+++ TEXT BLOCK
Databricks Community

Rainier_dw · ‎08-25-2025

Hi all — I’m running a Medallion streaming pipeline on Databricks using DLT (bronze → staging silver view → silver table). I ran into an issue and would appreciate any advice or best practices.

What I’m doing

Ingesting streaming data into a streaming bronze table.
Creating a staging silver view that applies transformations.
Writing to a streaming silver table.

The problem
When I delete a record in the bronze table, it breaks downstream because deletes aren’t supported in my streaming target. To work around this I enabled options to ignore deletes / change commits, which prevents the error — but now the pipeline no longer picks up from the previous checkpoint. Instead it re-ingests all data into the silver layer (effectively a full reprocessing).

I know a full refresh fixes the checkpoint mismatch, but that’s not acceptable for us: we have very large volumes and upstream cdl_ingested_date that would be refreshed on a full reload, so a full refresh undesirable.
++++++
+++ EXTRACTED INFORMATION
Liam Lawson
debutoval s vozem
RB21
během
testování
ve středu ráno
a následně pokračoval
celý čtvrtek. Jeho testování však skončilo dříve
++++++
+++ EXTRACTED INFORMATION
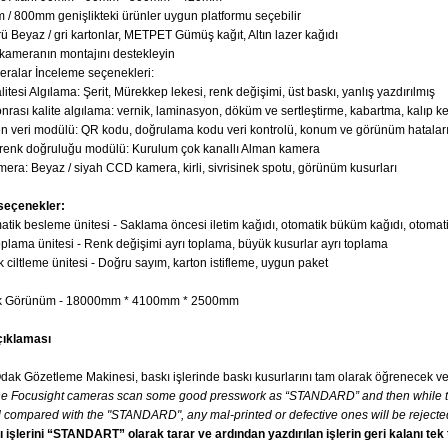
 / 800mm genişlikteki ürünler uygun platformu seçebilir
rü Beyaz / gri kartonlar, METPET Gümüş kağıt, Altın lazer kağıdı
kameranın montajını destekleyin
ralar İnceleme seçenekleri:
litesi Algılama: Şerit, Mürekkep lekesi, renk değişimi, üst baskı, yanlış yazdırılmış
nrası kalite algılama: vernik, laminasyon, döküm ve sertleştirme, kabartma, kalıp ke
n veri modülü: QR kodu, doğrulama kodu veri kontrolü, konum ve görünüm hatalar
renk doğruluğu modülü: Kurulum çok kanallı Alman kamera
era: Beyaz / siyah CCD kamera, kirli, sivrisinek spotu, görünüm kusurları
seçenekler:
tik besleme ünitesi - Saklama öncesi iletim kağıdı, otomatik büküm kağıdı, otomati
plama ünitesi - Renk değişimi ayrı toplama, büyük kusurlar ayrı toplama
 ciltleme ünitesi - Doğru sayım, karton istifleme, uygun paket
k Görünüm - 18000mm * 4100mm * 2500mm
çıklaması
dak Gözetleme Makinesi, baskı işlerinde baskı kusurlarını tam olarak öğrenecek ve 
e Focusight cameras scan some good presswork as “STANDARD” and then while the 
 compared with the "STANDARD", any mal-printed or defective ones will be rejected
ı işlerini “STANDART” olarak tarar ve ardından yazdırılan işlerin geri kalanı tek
++++++
+++ EXTRACTED INFORMATION
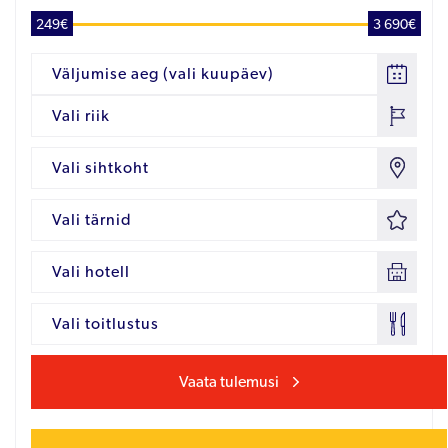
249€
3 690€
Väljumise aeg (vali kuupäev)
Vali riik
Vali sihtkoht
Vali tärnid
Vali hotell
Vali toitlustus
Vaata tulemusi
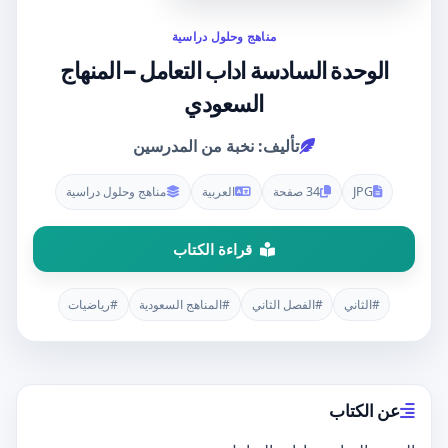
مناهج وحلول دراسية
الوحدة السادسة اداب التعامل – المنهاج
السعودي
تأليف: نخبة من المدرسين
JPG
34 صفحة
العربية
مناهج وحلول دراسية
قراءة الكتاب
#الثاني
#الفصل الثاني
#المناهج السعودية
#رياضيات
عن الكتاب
++++++
*TASKS FOR THIS EXERCISE:*
**1.** From the Databricks forum post, set down the passage starting at "Creating a staging" and ending at "a full reprocessing).".
**2.** Using the Databricks forum post, answer the following:
(a) Which three stages make up the pipeline the poster describes?
(b) What happens to the pipeline after the options to ignore deletes and change commits are enabled?
(c) What two reasons does the poster give for rejecting a full refresh?

*ANSWERS FOR EACH ITEM:*
**1.**
Creating a staging silver view that applies transformations.
Writing to a streaming silver table.

The problem
When I delete a record in the bronze table, it breaks downstream because deletes aren’t supported in my streaming target. To work around this I enabled options to ignore deletes / change commits, which prevents the error — but now the pipeline no longer picks up from the previous checkpoint. Instead it re-ingests all data into the silver layer (effectively a full reprocessing).

**2.**
(a) A bronze table, a staging silver view, and a silver table.
(b) It no longer picks up from the previous checkpoint and instead re-ingests all data into the silver layer, which amounts to a full reprocessing.
(c) The data volumes are very large, and the upstream cdl_ingested_date would be refreshed on a full reload.